SOURCE MATERIAL
■ ■ ■ ■ ■
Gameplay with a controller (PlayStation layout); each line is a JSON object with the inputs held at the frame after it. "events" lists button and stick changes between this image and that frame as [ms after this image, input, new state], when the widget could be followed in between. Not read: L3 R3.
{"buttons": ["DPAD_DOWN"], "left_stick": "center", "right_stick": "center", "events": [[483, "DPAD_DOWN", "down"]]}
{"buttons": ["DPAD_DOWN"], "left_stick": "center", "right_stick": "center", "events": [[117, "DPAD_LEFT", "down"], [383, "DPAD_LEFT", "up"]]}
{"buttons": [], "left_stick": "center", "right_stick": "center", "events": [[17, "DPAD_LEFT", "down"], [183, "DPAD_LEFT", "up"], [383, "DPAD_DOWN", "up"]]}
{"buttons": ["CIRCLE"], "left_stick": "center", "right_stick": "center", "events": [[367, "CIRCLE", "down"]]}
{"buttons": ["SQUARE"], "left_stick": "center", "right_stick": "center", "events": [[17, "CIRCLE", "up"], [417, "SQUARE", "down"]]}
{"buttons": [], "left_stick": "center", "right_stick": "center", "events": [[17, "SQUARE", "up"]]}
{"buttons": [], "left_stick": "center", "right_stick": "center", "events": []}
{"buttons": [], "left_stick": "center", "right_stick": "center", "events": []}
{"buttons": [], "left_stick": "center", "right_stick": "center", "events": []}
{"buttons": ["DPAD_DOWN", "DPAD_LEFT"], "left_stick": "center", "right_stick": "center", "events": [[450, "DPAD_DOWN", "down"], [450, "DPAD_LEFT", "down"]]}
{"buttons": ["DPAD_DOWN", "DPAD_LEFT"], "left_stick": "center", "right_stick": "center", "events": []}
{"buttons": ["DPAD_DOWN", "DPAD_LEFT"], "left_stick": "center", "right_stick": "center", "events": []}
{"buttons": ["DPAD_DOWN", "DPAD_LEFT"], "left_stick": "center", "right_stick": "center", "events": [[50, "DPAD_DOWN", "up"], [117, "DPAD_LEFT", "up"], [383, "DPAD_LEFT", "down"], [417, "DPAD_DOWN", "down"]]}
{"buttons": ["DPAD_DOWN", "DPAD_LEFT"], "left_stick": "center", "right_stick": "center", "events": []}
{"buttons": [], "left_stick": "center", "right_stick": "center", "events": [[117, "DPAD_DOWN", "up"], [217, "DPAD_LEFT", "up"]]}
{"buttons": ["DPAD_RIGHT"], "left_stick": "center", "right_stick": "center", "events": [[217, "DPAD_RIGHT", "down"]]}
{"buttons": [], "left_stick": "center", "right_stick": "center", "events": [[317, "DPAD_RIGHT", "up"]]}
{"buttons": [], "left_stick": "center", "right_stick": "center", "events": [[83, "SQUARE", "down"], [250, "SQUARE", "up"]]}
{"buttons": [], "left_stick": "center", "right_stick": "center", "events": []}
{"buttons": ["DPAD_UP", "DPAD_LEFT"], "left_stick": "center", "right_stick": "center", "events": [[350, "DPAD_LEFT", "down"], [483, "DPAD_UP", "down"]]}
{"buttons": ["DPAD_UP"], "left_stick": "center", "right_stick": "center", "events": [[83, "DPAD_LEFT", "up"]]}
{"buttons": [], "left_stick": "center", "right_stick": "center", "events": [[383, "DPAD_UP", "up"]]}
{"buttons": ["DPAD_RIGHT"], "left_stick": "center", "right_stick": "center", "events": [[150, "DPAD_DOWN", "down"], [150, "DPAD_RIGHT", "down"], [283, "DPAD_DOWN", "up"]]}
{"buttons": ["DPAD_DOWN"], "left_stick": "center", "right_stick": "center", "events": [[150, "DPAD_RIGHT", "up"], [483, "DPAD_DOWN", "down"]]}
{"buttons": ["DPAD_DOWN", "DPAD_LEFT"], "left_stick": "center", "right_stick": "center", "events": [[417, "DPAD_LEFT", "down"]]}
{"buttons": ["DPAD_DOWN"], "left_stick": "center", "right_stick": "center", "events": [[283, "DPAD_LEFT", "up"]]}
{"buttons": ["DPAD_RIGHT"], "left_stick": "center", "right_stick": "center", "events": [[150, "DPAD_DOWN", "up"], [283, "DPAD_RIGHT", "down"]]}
■ ■ ■ ■ ■
ABOUT THIS TASK
Please give the material above once more, unchanged.

THE COMPLETED TASK
Gameplay with a controller (PlayStation layout); each line is a JSON object with the inputs held at the frame after it. "events" lists button and stick changes between this image and that frame as [ms after this image, input, new state], when the widget could be followed in between. Not read: L3 R3.
{"buttons": ["DPAD_DOWN"], "left_stick": "center", "right_stick": "center", "events": [[483, "DPAD_DOWN", "down"]]}
{"buttons": ["DPAD_DOWN"], "left_stick": "center", "right_stick": "center", "events": [[117, "DPAD_LEFT", "down"], [383, "DPAD_LEFT", "up"]]}
{"buttons": [], "left_stick": "center", "right_stick": "center", "events": [[17, "DPAD_LEFT", "down"], [183, "DPAD_LEFT", "up"], [383, "DPAD_DOWN", "up"]]}
{"buttons": ["CIRCLE"], "left_stick": "center", "right_stick": "center", "events": [[367, "CIRCLE", "down"]]}
{"buttons": ["SQUARE"], "left_stick": "center", "right_stick": "center", "events": [[17, "CIRCLE", "up"], [417, "SQUARE", "down"]]}
{"buttons": [], "left_stick": "center", "right_stick": "center", "events": [[17, "SQUARE", "up"]]}
{"buttons": [], "left_stick": "center", "right_stick": "center", "events": []}
{"buttons": [], "left_stick": "center", "right_stick": "center", "events": []}
{"buttons": [], "left_stick": "center", "right_stick": "center", "events": []}
{"buttons": ["DPAD_DOWN", "DPAD_LEFT"], "left_stick": "center", "right_stick": "center", "events": [[450, "DPAD_DOWN", "down"], [450, "DPAD_LEFT", "down"]]}
{"buttons": ["DPAD_DOWN", "DPAD_LEFT"], "left_stick": "center", "right_stick": "center", "events": []}
{"buttons": ["DPAD_DOWN", "DPAD_LEFT"], "left_stick": "center", "right_stick": "center", "events": []}
{"buttons": ["DPAD_DOWN", "DPAD_LEFT"], "left_stick": "center", "right_stick": "center", "events": [[50, "DPAD_DOWN", "up"], [117, "DPAD_LEFT", "up"], [383, "DPAD_LEFT", "down"], [417, "DPAD_DOWN", "down"]]}
{"buttons": ["DPAD_DOWN", "DPAD_LEFT"], "left_stick": "center", "right_stick": "center", "events": []}
{"buttons": [], "left_stick": "center", "right_stick": "center", "events": [[117, "DPAD_DOWN", "up"], [217, "DPAD_LEFT", "up"]]}
{"buttons": ["DPAD_RIGHT"], "left_stick": "center", "right_stick": "center", "events": [[217, "DPAD_RIGHT", "down"]]}
{"buttons": [], "left_stick": "center", "right_stick": "center", "events": [[317, "DPAD_RIGHT", "up"]]}
{"buttons": [], "left_stick": "center", "right_stick": "center", "events": [[83, "SQUARE", "down"], [250, "SQUARE", "up"]]}
{"buttons": [], "left_stick": "center", "right_stick": "center", "events": []}
{"buttons": ["DPAD_UP", "DPAD_LEFT"], "left_stick": "center", "right_stick": "center", "events": [[350, "DPAD_LEFT", "down"], [483, "DPAD_UP", "down"]]}
{"buttons": ["DPAD_UP"], "left_stick": "center", "right_stick": "center", "events": [[83, "DPAD_LEFT", "up"]]}
{"buttons": [], "left_stick": "center", "right_stick": "center", "events": [[383, "DPAD_UP", "up"]]}
{"buttons": ["DPAD_RIGHT"], "left_stick": "center", "right_stick": "center", "events": [[150, "DPAD_DOWN", "down"], [150, "DPAD_RIGHT", "down"], [283, "DPAD_DOWN", "up"]]}
{"buttons": ["DPAD_DOWN"], "left_stick": "center", "right_stick": "center", "events": [[150, "DPAD_RIGHT", "up"], [483, "DPAD_DOWN", "down"]]}
{"buttons": ["DPAD_DOWN", "DPAD_LEFT"], "left_stick": "center", "right_stick": "center", "events": [[417, "DPAD_LEFT", "down"]]}
{"buttons": ["DPAD_DOWN"], "left_stick": "center", "right_stick": "center", "events": [[283, "DPAD_LEFT", "up"]]}
{"buttons": ["DPAD_RIGHT"], "left_stick": "center", "right_stick": "center", "events": [[150, "DPAD_DOWN", "up"], [283, "DPAD_RIGHT", "down"]]}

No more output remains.